Berg, who is a capable director, allows the pomp and circumstance in his film to
overtake the realms of coherence. "Battleship" opened in the U.S. and Canada
today, but it is a film that will soon be lost and forgotten amidst an avalanche
of special effects and trumped-up patriotism that seems self-serving and oh-so
convenient.
Mr. Berg spends two hours extolling the virtues of a lazy, shiftless,
short-cutting jock type Lt. Alex Hopper (Taylor Kitsch,
"John Carter")
who seems to believe in nothing except his ego and getting a burrito for Sam
Shane, a pretty woman (Brooklyn Decker,
"Just Go
With It") who is famished. This burrito episode is taken to
foolish extremes, in what is ripped right from an archive edition of "America's
Funniest Home Videos". His older shipmate brother Cmdr Stone Hopper
(Alexander Skarsgård,
"Straw Dogs",
"Melancholia") whips him into shape early on, and soon after -- hey
presto, he's ready to graduate. He wants to marry his burrito sweetheart
but he'll have to impress upon her admiral father Shane (Liam Neeson), who isn't
impressed.
The banter, poker-face shenanigans and wink-wink comedy between Mr. Kitsch and
Mr. Neeson (last seen in January in the hair-raising and intriguing
"The Grey")
largely works. The rest of the movie however, intent upon mixing its noble
loyalist warriors as they battle an unexplained, mysterious alien invader force
with all-American can-do fervor, comes off awkward and ill-fitting, if not
outright exploitive of the those who do the real fighting and sacrificing to
preserve safety and protect the U.S. from attack.

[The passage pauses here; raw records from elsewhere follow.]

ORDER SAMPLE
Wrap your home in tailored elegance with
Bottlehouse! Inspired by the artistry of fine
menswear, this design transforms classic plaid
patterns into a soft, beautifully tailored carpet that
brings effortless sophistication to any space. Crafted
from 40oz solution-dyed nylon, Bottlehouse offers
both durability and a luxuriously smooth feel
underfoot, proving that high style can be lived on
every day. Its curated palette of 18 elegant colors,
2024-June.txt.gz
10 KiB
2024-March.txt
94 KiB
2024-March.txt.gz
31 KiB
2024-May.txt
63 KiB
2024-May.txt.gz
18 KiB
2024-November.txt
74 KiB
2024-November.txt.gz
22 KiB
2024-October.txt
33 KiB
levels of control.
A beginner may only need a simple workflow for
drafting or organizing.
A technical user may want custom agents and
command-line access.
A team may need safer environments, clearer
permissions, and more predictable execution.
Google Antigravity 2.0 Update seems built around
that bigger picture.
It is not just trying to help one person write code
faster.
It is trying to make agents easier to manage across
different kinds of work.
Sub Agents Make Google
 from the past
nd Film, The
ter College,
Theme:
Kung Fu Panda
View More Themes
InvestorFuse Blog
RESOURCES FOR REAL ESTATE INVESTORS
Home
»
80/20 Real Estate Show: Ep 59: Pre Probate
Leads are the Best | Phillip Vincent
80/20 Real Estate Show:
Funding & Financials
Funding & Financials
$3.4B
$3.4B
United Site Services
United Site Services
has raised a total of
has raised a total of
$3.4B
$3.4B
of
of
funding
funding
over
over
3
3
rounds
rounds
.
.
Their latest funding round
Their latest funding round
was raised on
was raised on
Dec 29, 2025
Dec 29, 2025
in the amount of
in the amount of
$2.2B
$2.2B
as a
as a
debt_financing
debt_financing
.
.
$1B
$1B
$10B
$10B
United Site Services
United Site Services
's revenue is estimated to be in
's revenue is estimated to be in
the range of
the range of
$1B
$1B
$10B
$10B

Many of the actual soldiers seen in "Battleship", some without limbs, are
relegated to backdrop status, save the palpable presence and fine debut
performance of Gregory D. Gadson, a U.S. soldier who lost both his legs in Iraq.
There's little doubt of his hero status. (Unrelated: Mr. Gadson gave the
New York Giants a pep talk in 2007 that helped sustain their 10-game winning
streak and propel a Super Bowl title, and received a ring of his own.)
As Lt. Colonel Mick Canales Mr. Gadson is a commanding figure at odds with the
film's cartoon juveniles. The scenes he has with Ms. Decker belong in
another movie altogether. So does Rihanna, in her big screen debut.
As petty munitions officer Cora Raikes she has a key role but is given robotic,
run-of-the-mill dialogue to chew on and spit out.
In so doing Rihanna more or less sacrifices her natural ability and much of the
charisma and appeal that has made her an international megastar. She and
every other big screen first-timer has to start somewhere however, and it's a
safe bet that in her sophomore effort she won't be this flat and monotone again.
Scenes with Rihanna's speaking parts are like outtakes or auditions isolated
from the rest of "Battleship", which is replete with segments that are isolated
from and unrelated to each other. I'm not sure that the editor or Mr. Berg
quite knew how to stitch this film's together; what to keep, what to dispense
with. The result is chaos, tinny, ear-splitting bombastic chaos.
Even amidst the militarist heartbeat and musculature comes a sense that
"Battleship", borrowing heavily from the Michael Bay school of junk and
emptiness, takes itself half-seriously or at least seriously enough when special
effects careen into the film. Mainly exhausting but at times engineered by
pounding on the heartstrings of redemption, "Battleship" is a film that feels
very familiar and beats us into submission. It's not the worst film by any
stretch but it is one that lacks focus, freshness and imagination.
With: Peter MacNichol, John Tui, Jerry Ferrara, Rico McClinton,
Joji Yoshida.
"Battleship" is rated PG-13 by
the Motion Picture Association Of America for intense sequences of sci-fi
violence, action and destruction, and for language. The film's
running time is two hours and 11 minutes.